> Tareas por realizar:
1: Copia de nuevo el fragmento del texto sobre la Gran Guerra desde "Nosotros no podemos" hasta "todos nuestros actos.", ambos incluidos, cambiando "la fraternidad" por "la justicia".
2: Prosigue el texto sobre la Gran Guerra a partir del punto en que se interrumpe.
___ Pasaje de origen ___
La terrible existencia del holocausto fácilmente posibilita la transformación del conflicto bélico en una lucha del bien contra el mal, entendiendo ese bien como algo que puede ser concebido de manera objetiva y no de parte, puesto que en toda guerra hay un bien y un mal que se enfrentan, identidades que cambian según desde el lugar de la trinchera desde el que se mira.
La victoria final en esa lucha del bien contra el mal he terminado convirtiendo a la conflagración bélica en un mito legitimador de nuestro estilo de vida en su totalidad, incluidas por supuesto sus sombras y contradicciones. Una continuidad democrática del "one man's burden" colonial que nos coloca en una posición de superioridad en el mundo, legitimando automáticamente nuestra visión frente a otros puntos de vista negros, amarillos, musulmanes, indios, zulúes.
De nuestro lado está la civilización y frente a nosotros la barbarie cuya máxima expresión de muerte industrializada ya vencimos una vez.
Y por supuesto en ese paquete de legitimidad vienen incluidos los inconfesables intereses económicos para cuya oscuridad voraz estas verdades han servido de mito legitimador y conveniente fachada.
Nosotros no podemos ser genocidas porque los genocidas ya fueron vencidos y grandes verdades como la libertad, la igualdad y la fraternidad presiden el espíritu de todos nuestros actos.
Y es en este minuto donde se entiende el silencio entorno a la Gran Guerra.
Por un lado, se trata de una guerra (por así decirlo) normal, es decir, una guerra donde no es tan fácil construir un discurso de buenos y malos que resista el juicio de la historia y, por otro, un conflicto bélico que encierra en sí mismo la existencia de un inconfesable holocausto.
___ Extractos de entradas ___
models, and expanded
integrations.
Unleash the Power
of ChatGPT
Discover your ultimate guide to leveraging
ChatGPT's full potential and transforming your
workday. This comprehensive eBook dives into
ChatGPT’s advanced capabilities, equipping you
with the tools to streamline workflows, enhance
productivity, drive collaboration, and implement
___
> Respuestas escritas:
1:
Nosotros no podemos ser genocidas porque los genocidas ya fueron vencidos y grandes verdades como la libertad, la igualdad y la justicia presiden el espíritu de todos nuestros actos.

2:
Un holocausto que el hombre blanco se hizo a sí mismo y que fue el holocausto del soldado.
Ernest Jünger escribe "Tempestades de Acero", sus memorias como oficial prusiano en el frente occidental de la Gran Guerra, y en ella consigna la horrible fascinación que le produce las oleadas de seres humanos lanzados a la antigua usanza militar contra el nuevo mundo tecnológico encarnado por la ametralladora.
En esas páginas resume de manera metonimica ese gran holocausto del soldado que fue la Primera Guerra Mundial.
De manera transversal y con independencia del bando, la Gran Guerra muestra la indiferencia aristocrática por la vida del soldado de una oficialidad que en absoluto fue capaz de adaptar sus maneras de hacer la guerra a las nuevas posibilidades de matar que ofrecía la tecnología y que parecía no concebir que el soldado fuese un ser humano del que cuidarse.
El resultado fue la matanza y la carnicería y, como directa consecuencia de aquellas, el bloqueo, el hundimiento en la tierra, la trinchera y consiguiente absurda lucha por media hectárea de barro y vísceras.
Esta situación está muy bien descrita por el cineasta Sstanley Kubrick en "Senderos de Gloria"
Y esta indiferencia aristocrática consecuencia de un conflicto de clase subyacente llevó a la existencia de motines en todo el frente, motines importantes de los que apenas se habla en los que los soldados se negaban a obedecer a sus oficiales, cuando no los mataban directamente.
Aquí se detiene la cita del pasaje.